TASKS:
**A.** Answer these questions from the big-picture observations, one answer per line:
(i) What range did the Federal Reserve's hike bring the U.S. benchmark rate to?
(ii) Which official did Trump fire?
(iii) Whose populist agenda was rejected by the election of Macron?
**B.** Transcribe the big-picture observations word for word, everything from "Big picture issues" down to "supportive of equities.".

STUDY TEXT:

Big picture issues and observations:

  • Expectations of “reflation” subsided in the U.S. Inflation expectations appear to have come down, as market participants re-examine the policy solutions that will be enacted under the Trump presidency, and as economic data has pointed to more muted levels of inflation. The environment has been positive for bonds while still supportive of equities.
  • The Federal Reserve announced a 0.25% hike, bringing the benchmark rate in the U.S. to 1 – 1.25%. The Fed also provided more details on shrinking its $4.5 trillion balance sheet. Both moves amount to monetary tightening. Between these moves—and lower overall inflation expectations—the yield curve in the U.S. has flattened somewhat. How much further the Fed can push short-term interest rates will depend, in part, on future inflation expectations.
  • Trump’s firing of FBI director James Comey resulted in a major political scandal and an investigation of the White House. While the risk of impeachment appears low, the investigation and Trump’s lower ratings potentially weaken the President’s ability to see legislation passed. Nonetheless, investors still appear to expect more deregulation and a U.S. corporate tax cut.
  • France elected Emmanuel Macron as President, who was then able to secure a parliamentary majority. Macron is a centrist, Europhile, and globalist. Some of his proposed reforms could improve France’s labour force. Importantly, the election of Macron was a rejection of the more populist agenda of Marine Le Pen.

RECORDED INFORMATION:
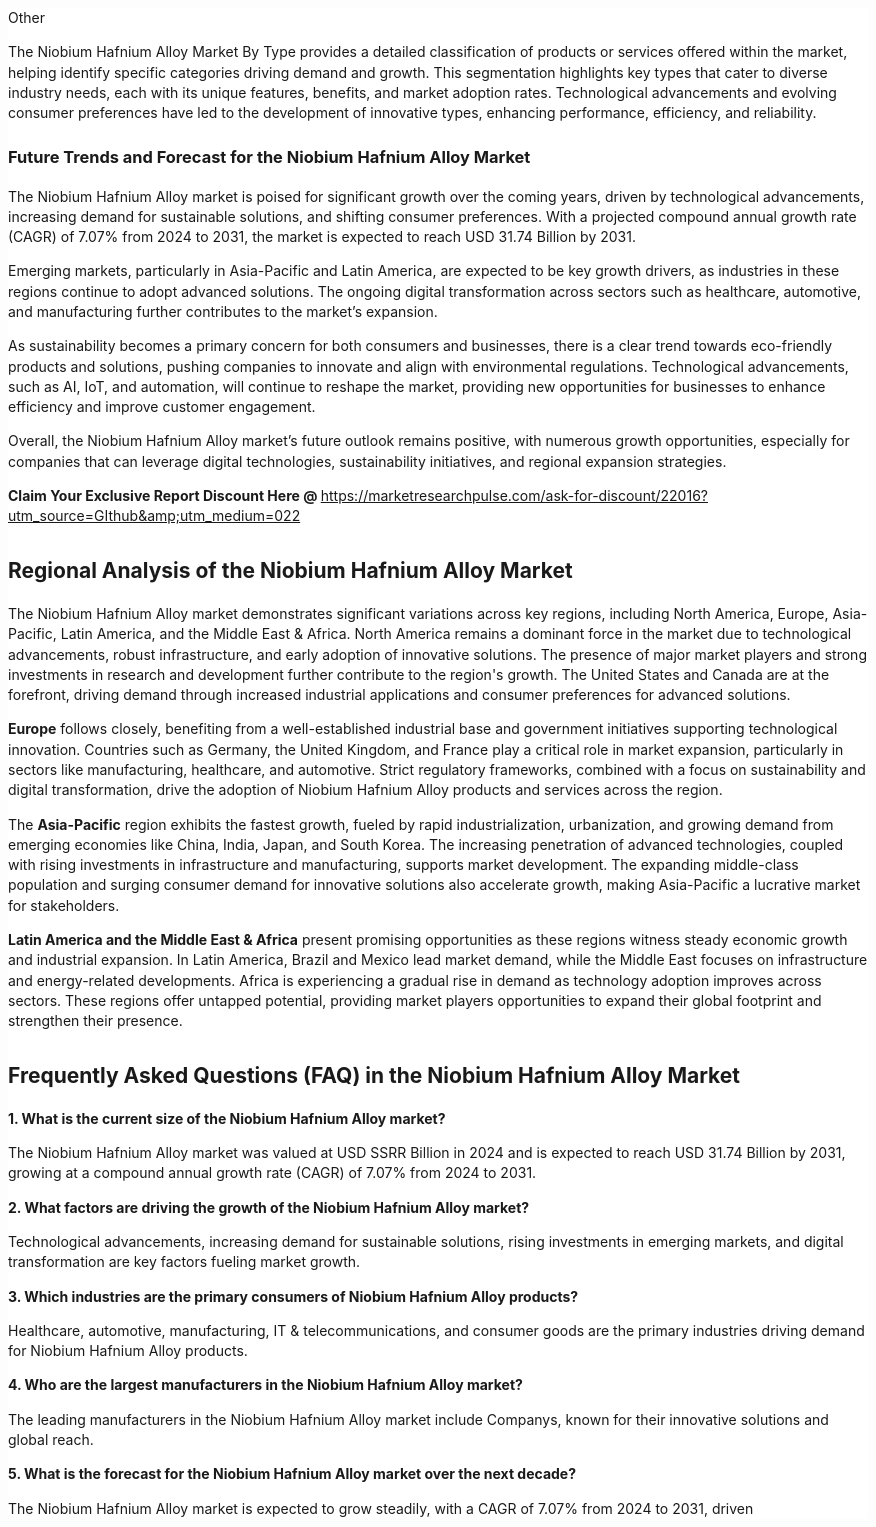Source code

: Other</li></ul><p>The Niobium Hafnium Alloy Market By Type provides a detailed classification of products or services offered within the market, helping identify specific categories driving demand and growth. This segmentation highlights key types that cater to diverse industry needs, each with its unique features, benefits, and market adoption rates. Technological advancements and evolving consumer preferences have led to the development of innovative types, enhancing performance, efficiency, and reliability.</p><h3>Future Trends and Forecast for the Niobium Hafnium Alloy Market</h3><p>The Niobium Hafnium Alloy market is poised for significant growth over the coming years, driven by technological advancements, increasing demand for sustainable solutions, and shifting consumer preferences. With a projected compound annual growth rate (CAGR) of 7.07% from 2024 to 2031, the market is expected to reach USD 31.74 Billion by 2031.</p><p>Emerging markets, particularly in Asia-Pacific and Latin America, are expected to be key growth drivers, as industries in these regions continue to adopt advanced solutions. The ongoing digital transformation across sectors such as healthcare, automotive, and manufacturing further contributes to the market&rsquo;s expansion.</p><p>As sustainability becomes a primary concern for both consumers and businesses, there is a clear trend towards eco-friendly products and solutions, pushing companies to innovate and align with environmental regulations. Technological advancements, such as AI, IoT, and automation, will continue to reshape the market, providing new opportunities for businesses to enhance efficiency and improve customer engagement.</p><p>Overall, the Niobium Hafnium Alloy market&rsquo;s future outlook remains positive, with numerous growth opportunities, especially for companies that can leverage digital technologies, sustainability initiatives, and regional expansion strategies.</p><p><strong>Claim Your Exclusive Report Discount Here @ </strong><a href="https://marketresearchpulse.com/ask-for-discount/22016?utm_source=GIthub&amp;utm_medium=022">https://marketresearchpulse.com/ask-for-discount/22016?utm_source=GIthub&amp;utm_medium=022</a></p><h2><strong>Regional Analysis of the Niobium Hafnium Alloy Market</strong></h2><p>The Niobium Hafnium Alloy market demonstrates significant variations across key regions, including North America, Europe, Asia-Pacific, Latin America, and the Middle East &amp; Africa. North America remains a dominant force in the market due to technological advancements, robust infrastructure, and early adoption of innovative solutions. The presence of major market players and strong investments in research and development further contribute to the region's growth. The United States and Canada are at the forefront, driving demand through increased industrial applications and consumer preferences for advanced solutions.</p><p><strong>Europe</strong> follows closely, benefiting from a well-established industrial base and government initiatives supporting technological innovation. Countries such as Germany, the United Kingdom, and France play a critical role in market expansion, particularly in sectors like manufacturing, healthcare, and automotive. Strict regulatory frameworks, combined with a focus on sustainability and digital transformation, drive the adoption of Niobium Hafnium Alloy products and services across the region.</p><p>The <strong>Asia-Pacific</strong> region exhibits the fastest growth, fueled by rapid industrialization, urbanization, and growing demand from emerging economies like China, India, Japan, and South Korea. The increasing penetration of advanced technologies, coupled with rising investments in infrastructure and manufacturing, supports market development. The expanding middle-class population and surging consumer demand for innovative solutions also accelerate growth, making Asia-Pacific a lucrative market for stakeholders.</p><p><strong>Latin America and the Middle East &amp; Africa</strong> present promising opportunities as these regions witness steady economic growth and industrial expansion. In Latin America, Brazil and Mexico lead market demand, while the Middle East focuses on infrastructure and energy-related developments. Africa is experiencing a gradual rise in demand as technology adoption improves across sectors. These regions offer untapped potential, providing market players opportunities to expand their global footprint and strengthen their presence.</p><h2><strong>Frequently Asked Questions (FAQ) in the Niobium Hafnium Alloy Market</strong></h2><p><strong>1. What is the current size of the Niobium Hafnium Alloy market?</strong></p><p>The Niobium Hafnium Alloy market was valued at USD SSRR Billion in 2024 and is expected to reach USD 31.74 Billion by 2031, growing at a compound annual growth rate (CAGR) of 7.07% from 2024 to 2031.</p><p><strong>2. What factors are driving the growth of the Niobium Hafnium Alloy market?</strong></p><p>Technological advancements, increasing demand for sustainable solutions, rising investments in emerging markets, and digital transformation are key factors fueling market growth.</p><p><strong>3. Which industries are the primary consumers of Niobium Hafnium Alloy products?</strong></p><p>Healthcare, automotive, manufacturing, IT &amp; telecommunications, and consumer goods are the primary industries driving demand for Niobium Hafnium Alloy products.</p><p><strong>4. Who are the largest manufacturers in the Niobium Hafnium Alloy market?</strong></p><p>The leading manufacturers in the Niobium Hafnium Alloy market include Companys, known for their innovative solutions and global reach.</p><p><strong>5. What is the forecast for the Niobium Hafnium Alloy market over the next decade?</strong></p><p>The Niobium Hafnium Alloy market is expected to grow steadily, with a CAGR of 7.07% from 2024 to 2031, driven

PER-TASK OUTPUTS:
**A.**
(i) 1 – 1.25%
(ii) FBI director James Comey
(iii) Marine Le Pen's

**B.**
Big picture issues and observations:

  • Expectations of “reflation” subsided in the U.S. Inflation expectations appear to have come down, as market participants re-examine the policy solutions that will be enacted under the Trump presidency, and as economic data has pointed to more muted levels of inflation. The environment has been positive for bonds while still supportive of equities.